霧の駅
亜香里
第1話 動く道
朝の街は、まだ眠気の余韻を抱えたまま、静かにざわめいていた。
通勤者たちは道に降り立ち、特に歩くことなく、ただ立っている。
やがて足元の舗道が、じんわりと震えを帯び、ベルトコンベアーのように動き出す。
この街には電車もバスも、もはや存在しない。
すべての大通り、小路、横断歩道までもが「動く道」としてつながっており、人はただそこに乗るだけで、望む場所へ運ばれていく。
私は毎朝、自宅近くの「ステーションロード」から会社のある隣の街まで移動していた。
切符もICカードもいらない。ただ道に乗り、認証ゲートで目的地を告げれば、自動的に分岐を選んで進んでくれる。
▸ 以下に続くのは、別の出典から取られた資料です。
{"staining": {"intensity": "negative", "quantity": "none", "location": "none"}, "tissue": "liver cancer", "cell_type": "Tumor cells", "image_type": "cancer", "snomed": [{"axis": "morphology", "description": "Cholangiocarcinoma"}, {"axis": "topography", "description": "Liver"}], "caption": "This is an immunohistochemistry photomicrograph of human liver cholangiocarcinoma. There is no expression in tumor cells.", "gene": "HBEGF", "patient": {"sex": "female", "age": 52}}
便利すぎる技術。だが、どこか“自分が動かされている”という感覚に抗えない。
その朝も、私はいつものように道に立ち、軽く息を吐いた。
舗道の黒い面が低く唸りをあげ、静かに動き出す。
周囲の人々はスマートグラスをのぞき込んだり、コーヒーをすすったりしながら、運ばれていく。
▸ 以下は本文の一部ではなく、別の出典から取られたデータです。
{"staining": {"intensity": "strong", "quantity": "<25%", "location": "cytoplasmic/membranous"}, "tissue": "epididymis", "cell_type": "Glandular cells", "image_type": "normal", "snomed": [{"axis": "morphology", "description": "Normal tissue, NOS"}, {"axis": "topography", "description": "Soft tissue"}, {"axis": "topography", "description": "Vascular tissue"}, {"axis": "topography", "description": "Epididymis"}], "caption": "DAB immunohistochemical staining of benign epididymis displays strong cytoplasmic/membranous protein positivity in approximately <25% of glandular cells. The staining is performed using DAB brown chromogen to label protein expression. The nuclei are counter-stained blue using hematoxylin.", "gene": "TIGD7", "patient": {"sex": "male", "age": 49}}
歩く必要はない。考える必要さえない。道が、すべてを決めてくれる。
――けれど、その日は違った。
いつもなら会社へと向かう道が、なぜか少しずつ景色を外れていく。
見慣れたビル群の代わりに、低い木立ちの並木道が現れた。
舗道は分岐を誤ったのか? だが認証ゲートは確かに「会社」を示していたはずだ。
隣に立っていた中年の男が、新聞を折り畳みながらふとつぶやいた。
「今日はずいぶん遠回りだな」
だが彼の顔は平然としている。
まるで、これが日常の延長であるかのように。
私は思わず声をかけそうになったが、言葉が喉にひっかかった。
足元の道は速度を増し、風が頬を切る。
見知らぬ景色が、次々と流れていく。
――もしかして、道そのものが意志を持ちはじめたのだろうか。
私は立ちすくんだまま、心臓の鼓動を聞いていた。
舗道は確かに私を目的地へ運んでいる。
けれど、それは“私の目的地”ではなく、“道が選んだ場所”のように思えた。
遠くから、アナウンスが風に乗って届いた。
「次は……見えない駅。見えない駅です」
道に駅など存在しないはずだった。
それでも、周囲の人々は当たり前のように姿勢を正し、降りる準備を整えている。
私だけが、足元の異変と、この街の沈黙に気づいてしまった。
舗道は次第に速度を落とし、やがて広い広場のような場所に到着した。
「次は……見えない駅。見えない駅です」
再びアナウンスが響く。
駅――と告げられても、そこにはプラットフォームも改札もない。
ただ、白く塗りつぶされたような空間が広がっているだけだった。
道路の端は薄い霧に溶け込み、建物の輪郭も曖昧になっていた。
人々は何の疑問も抱かず、足元の道から降りていく。
スマートグラスを掛けた若者も、新聞を抱えた老人も、誰もが静かに霧の中へと消えていった。
私は足を止めた。
降りるべきか、乗り続けるべきか――その選択を迫られている。
だが次の瞬間、背後から押し出されるような感覚があった。
気づけば、私は舗道を降り、霧の中に立っていた。
霧は不思議な匂いを帯びていた。
雨上がりの土の香りにも似ているが、もっと甘やかで、どこか懐かしい。
目を凝らすと、かすかな人影がいくつも揺れている。
だが誰の顔も、はっきりとは見えなかった。
「……ここは?」
声を出したつもりが、霧に吸い込まれ、音にならなかった。
そのとき、不意に誰かの声が頭の中に響いた。
――おかえり。
胸の奥がざわめく。
忘れていた名前が、舌の先に触れそうで触れない。
見えない駅は、ただの通過点ではない。
それは、私が「忘れてきたもの」へと導く扉なのかもしれなかった。